Cuando era niño y corría, con mi camiseta “Celeste” de cada navidad por la plaza de mi barrio en Rancagua (población William Braden), siempre imaginé cómo sería volar y despegarse de la tierra. Me ilusionaba la posibilidad de traspasar muros y hacer realidad los sueños imposibles
Pero con mi aspecto desgarvado, enjuto y huesudo, esa quimera colegial, no tenia ni una alternativa de ser real en mi mundo sicodélico, repleto de dudas e incertidumbres.
Transitaron los años y el tiempo irrestricto se vino encima, pero nunca dejé de crear en mi mente, ese gol final a estadio lleno, ese que entre escaños rotos, piedras y pasto seco, hacía con mis amigos en las pichangas interminables de los domingos, que solo finalizaban cuando nuestras mamás nos iban a buscar de una oreja.

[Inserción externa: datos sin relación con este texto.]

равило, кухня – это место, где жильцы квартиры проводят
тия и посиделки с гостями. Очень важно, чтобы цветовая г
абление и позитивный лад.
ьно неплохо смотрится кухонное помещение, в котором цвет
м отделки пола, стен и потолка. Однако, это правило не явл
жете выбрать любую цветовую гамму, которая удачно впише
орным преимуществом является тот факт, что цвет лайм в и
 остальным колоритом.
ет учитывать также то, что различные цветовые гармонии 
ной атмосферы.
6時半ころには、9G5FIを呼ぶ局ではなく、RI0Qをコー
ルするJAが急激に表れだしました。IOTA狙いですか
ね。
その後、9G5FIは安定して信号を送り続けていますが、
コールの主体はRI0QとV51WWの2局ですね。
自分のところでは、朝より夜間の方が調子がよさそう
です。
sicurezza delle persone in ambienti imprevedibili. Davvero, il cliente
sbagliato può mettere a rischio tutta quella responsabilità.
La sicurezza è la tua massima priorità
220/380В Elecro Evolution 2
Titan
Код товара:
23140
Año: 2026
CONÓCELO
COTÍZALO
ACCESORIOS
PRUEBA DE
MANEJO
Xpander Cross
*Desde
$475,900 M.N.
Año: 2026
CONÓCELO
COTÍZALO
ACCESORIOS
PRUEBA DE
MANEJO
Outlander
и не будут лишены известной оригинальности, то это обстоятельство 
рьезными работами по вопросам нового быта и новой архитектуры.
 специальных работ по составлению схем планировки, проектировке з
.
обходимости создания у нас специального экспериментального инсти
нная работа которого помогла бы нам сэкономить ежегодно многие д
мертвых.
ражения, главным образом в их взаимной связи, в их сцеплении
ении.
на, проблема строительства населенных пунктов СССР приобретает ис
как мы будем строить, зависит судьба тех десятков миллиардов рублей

Por eso, cuando el “Tucu” Hernández, acarició el centro calculado de Yerson Opazo en la final ante Católica (2013), el cruce y choque con mis propias vivencias se abrazaron en un gesto de amor puro, de pasión contenida y desenfreno de emociones reprimidas durante más de cinco décadas.
Ese día no solo comenzó la historia, pues, para muchos esa fue la jornada que cerró el ciclo ausente, que encontró a la vida para dar el paso siguiente. Sin hacer un juramento, allí con el “Tucu”, hicimos un compromiso.
Hombre de pocas palabras y alto impacto físico. Joven humilde y líder en las sombras de pasillos oscuros, donde a veces el que grita más es quien se impone. Lo suyo es la tolerancia y el equilibrio. La sapiencia y experiencia, puesta al servicio de sus compañeros, por los cuales deja la sangre en cancha.
Un deportista de bien, educado, padre de familia y que eligió a la capital regional, como su casa por adopción. Miembro y campeón con la “Generación Dorada” chilena, derrochó clase técnica y actitud, lejos de los flashes y las grandes concentraciones mediáticas.
Pasadas las horas de ese 10 de diciembre año 2013 y cuando la euforia seguía presente, me dí cuenta que nunca nadie, con un solo disparo al arco, me había hecho tan feliz. Le pido disculpas a mis hijos, porque son lo más preciado, pero el quiebre emocional que generó ese equipo, comandado por el chileno, es muy complejo que se repita.
Además en esa noche iluminada inolvidable, me enteré por certezas en terreno y por festejos que estaban en el destierro, que los súperhéroes sí existen. Sin saberlo estaba en el equipo de mis amores, vestía la 10 y pelo moicano.
“Tucu”, construiste un podio que no teníamos. Nos hiciste visibles y grandes. Nos metetiste en un ranking donde no figurábamos. Hiciste tomarse de la mano a los “16” y trajiste de vuelta a los partieron sin poder gritar campeón.
Eres el más grande de los grandes. No tienes idea cómo te vamos a extrañar ni aún comprendes lo que lograste con tus pies benditos. Bajo tu mando, subimos y conocimos el olimpo. Bajo tu tutela, los rancagünos supimos que podíamos y que el fútbol es una forma de expresión y cohesión social.
¡Gracias “Tucu”, desde ahora, ya eres inmortal!